The Olympics is coming soon in Tokyo, and although relatively few people aspire to be an Olympic Weightlifting competitor, few can deny the appeal of watching a 152-pound man lifting as much as 390 pounds.

Or what about the heavyweights? Is there anything more admirable than watching a 220-pound man lifting 503 pounds?

Just watching the bar bend and the weightlifter grunt and then move, sometimes to great heights, sometimes to abject failure as Matthias Steiner had happen in the 2012 Olympic games in London when tried to lift 432 pounds and his legs buckled and fell backward with the weight coming crashing down on his neck and his head.

Yes, Olympic Weightlifting is a terrific sport to watch and unlike practically any other sport, the majority of the people don’t care whether the Olympian is from the United States, China, Iran, or North Korea.

To hell with medals. Whether they are a bantamweight or a heavyweight, we just want to see that competitor lift, cajole and even pray that the weight goes up.

And when it comes to the heavyweights, who cares that they haven’t seen the better part of six-pack abs for decades or that they eat 6,000 or more calories per day.

Deep down inside, all of us at one time or another can envision lifting that weight-laden bar high.

And on top of this, it isn’t only the men who are competing. Women have been successfully competing in Olympic Weightlifting since 2000. So everyone has a chance to cheer. You should follow a good olympic weightlifting program if you want success with this sport.

So how does Olympic Weightlifting work?

Olympic Weightlifters compete in two events but they can receive gold medals only for a combination of weight scores.

The two events they lift individually are the snatch and the clean and jerk.

Up until 2002, they provided medals for each event, but since 2002 they have begun
issuing medals only for the combined weight of the two events.

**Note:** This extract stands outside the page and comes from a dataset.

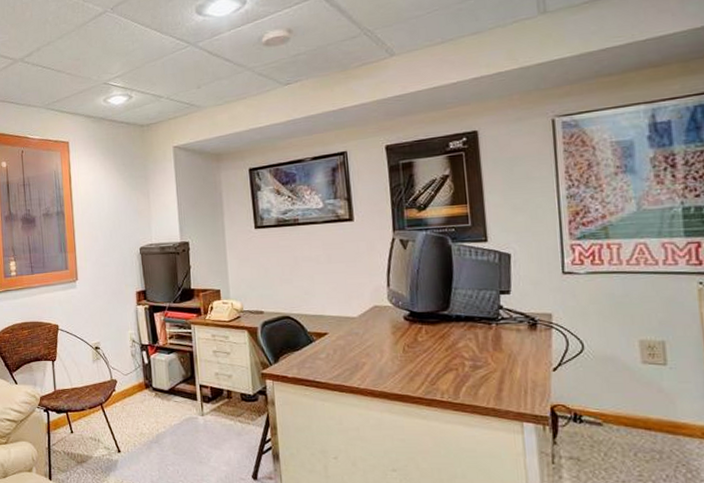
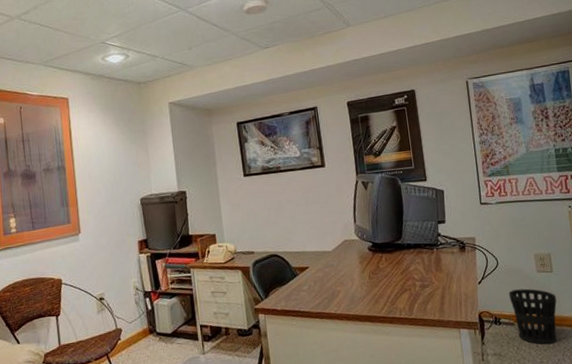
wastebasket: none [597,382,671,455] -> present [509,288,557,345]

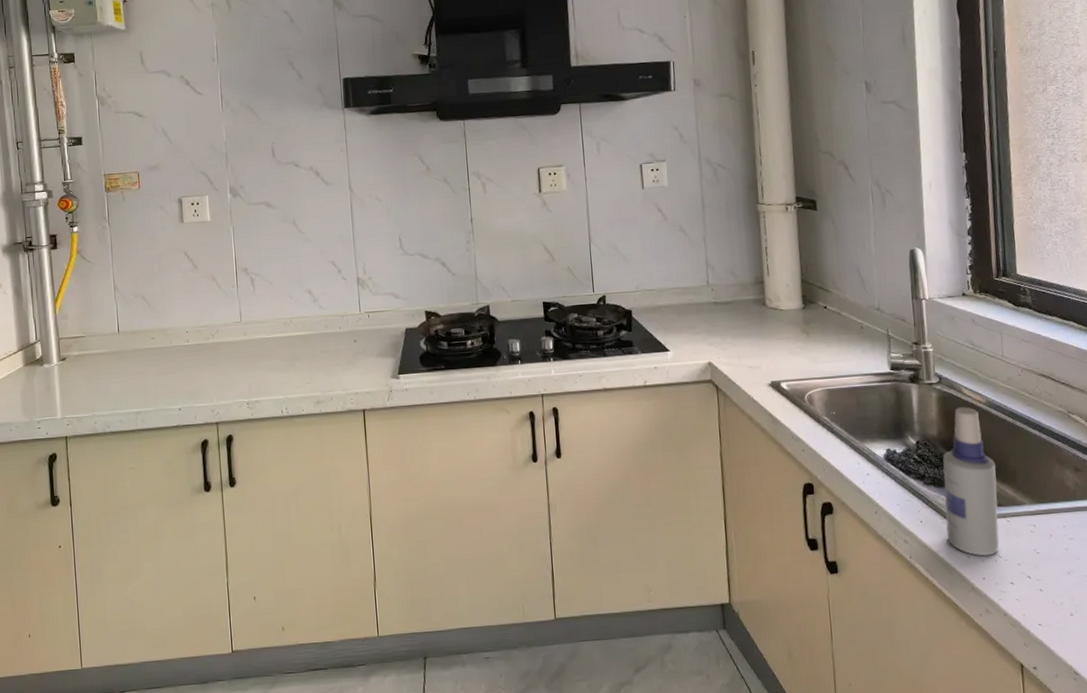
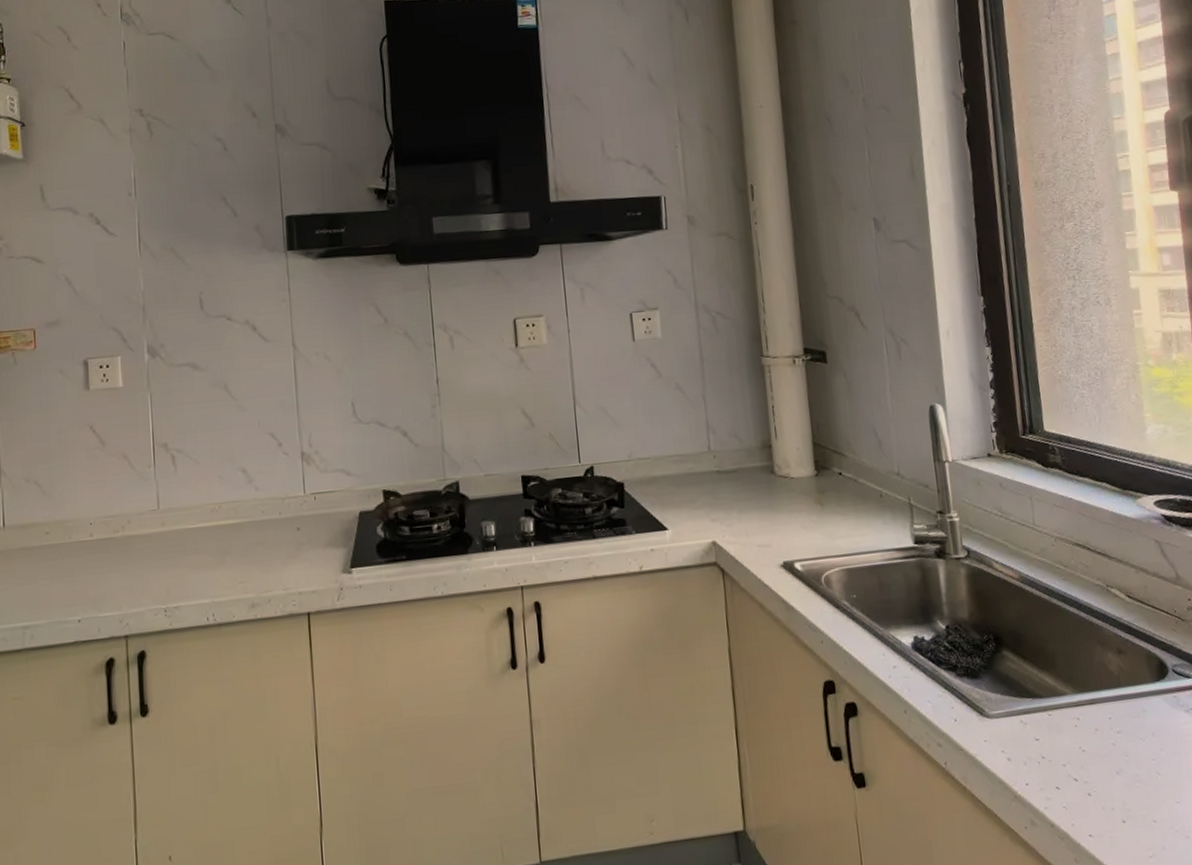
spray bottle: present [943,407,1000,556] -> none [975,583,1042,758]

For those who are keeping score at home for medals, this is important to understand because a weight lifter could acquire a new world record in the snatch for example, but if he or she fails to complete a successful lift in the clean and jerk, they are scored as a scratch. They are out of the medal competition.

Weightlifters are separated by weight categories, from 134 to over 240 pounds for men and 108 to over 191 pounds for women.

Each competitor gets three tries to lift a weight for the snatch and three tries to lift the clean and jerk.

Assuming they do not scratch in either event, their combined weight of the two events puts them in medal competition or not.

Competitors in both events have 1 minute to address the bar and then lift it. Once the bar is off the ground, the bar must continue in an upward motion.

The two olympic weightlifting events

For the amateur, it’s sometimes difficult to understand what takes place in each individual event.

First Olympic Weightlifters attempt a snatch.

For the snatch, you have a very wide stance and lift the barbell up in one smooth move.
It’s a finesse move, and once you lifted the barbell over your head, you finish by standing up.

The Clean and Jerk however is a power move. Done in two steps with a narrower arm spread, first, the bar is sort of deadlifted about the crotch, then you bend down, power the bar up and lift it overhead in the second stage of the lift.

And there you go. Just a couple of minutes of study to become a semi-expert at Olympic Weightlifting.

Now your ready to enjoy one of the most exciting sports in the summer Olympics.